「満たされない点滴ライン」(A大学病院・血液内科 無雑医師の記録)
それは、Y先生が研修医2年目の冬の当直帯のことでした。
夜の病棟は、いつもより慌ただしい空気に包まれていました。
救急搬送で入院になった急患が、到着早々から呼吸苦を訴え、血圧も低下してきたのです。酸素投与中にも関わらず、SpO2はじわじわと下がっていく——嫌な予感しかしない状況でした。
「Y先生、ルート確保お願いします!」
上級医の声が飛びます。周囲では看護師が心電図モニターをセットし、別の医師が呼吸状態を観察しながら酸素流量を上げています。患者は不安そうな表情を浮かべ、胸を上下させて必死に呼吸していました。
Y先生は
「はい!」
と力強く返事をし、処置室から点滴セットを抱えて戻ってきました。
サーフロー針、点滴ボトル、延長チューブ、三方活栓……必要なものはすべて揃っています。
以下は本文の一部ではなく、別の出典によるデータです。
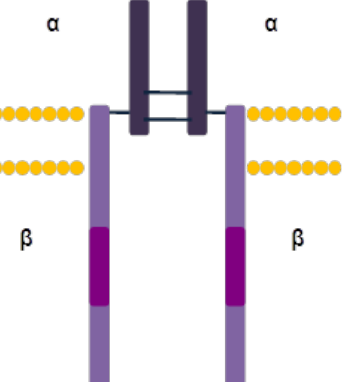
Figure 3. IGF-1R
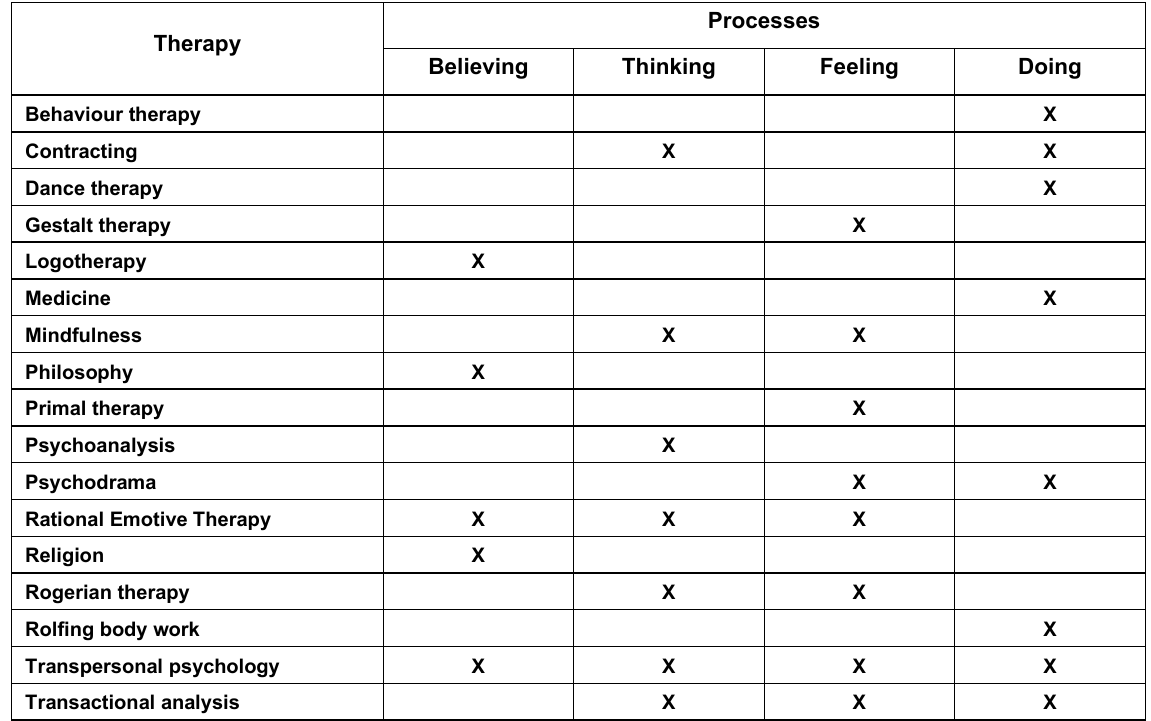
Table 1: Psychotherapy Approaches to 4 of the Corners (modified from Mellor, 1080, p.350)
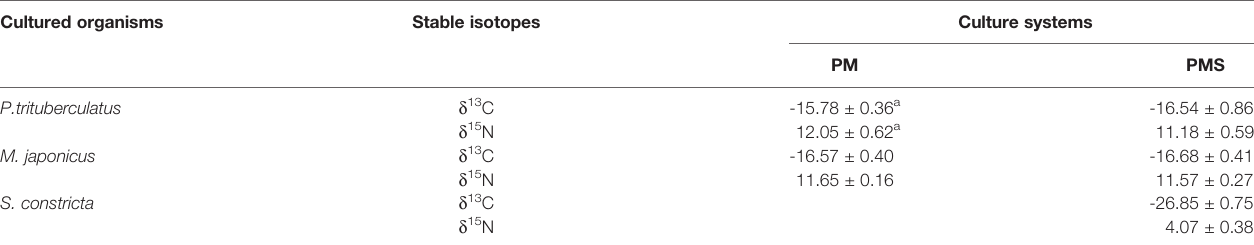
TABLE 1 | d 13 C and d 15 N of cultured organisms ( ‰ ).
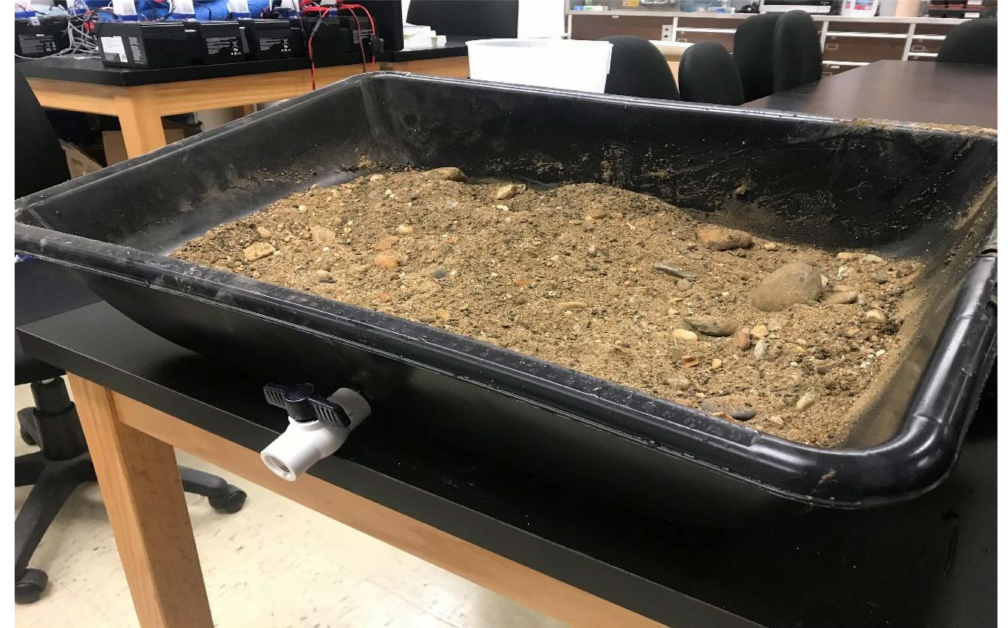
Figure 4. Sediment mesocosm tray set at 10 ◦ incline, filled with 6.5 L of hydraulic mine debris collected from the incised creek bed at Blue Point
ただ、焦りからか、彼は一つ大事な工程をすっかり飛ばしていました。
素早く針を刺し、固定テープで止めたY先生。
「よし、点滴開始!」
とクレンメを開いた瞬間——。
反応なし
透明なチューブの中には……薬液ではなく空気。
「あれ……?」
Y先生は手を止め、眉をひそめます。
その様子を見ていたベテラン看護師が、すかさず声を上げました。
「Y先生! ライン満たしてません! 空気しか入ってません!」
「あっ……!」
そう、点滴ラインは薬液で満たしておかないと、空気が入ってしまい使用できません。
もし大量の空気が血管に入れば、空気塞栓という重大な合併症を引き起こしかねませんし、普通は静脈の圧の方が気圧より高いので入りません。
「急変時はスピード命ですが、空気は命取りですよ〜」
看護師は慣れた手つきでチューブ内の空気を抜き、点滴ボトルから薬液を流し込みます。
Y先生は顔を真っ赤にして、手元をじっと見つめていました。
「……点滴って、つなぐだけじゃだめなんですね」
「そうです! 満たす! 満たしてからが本番!」
無事に点滴が開始され、患者の血圧は少しずつ上昇。
現場の緊迫した空気が少し和らいだころ、上級医がY先生の肩を軽く叩きながら言いました。
「Y先生、今日でひとつ学びましたね」
「はい……『満たされぬラインは使えない』、肝に銘じます」
その日以来、Y先生は処置のたびに小声で「満たしてから…満たしてから…」と唱えるようになりました。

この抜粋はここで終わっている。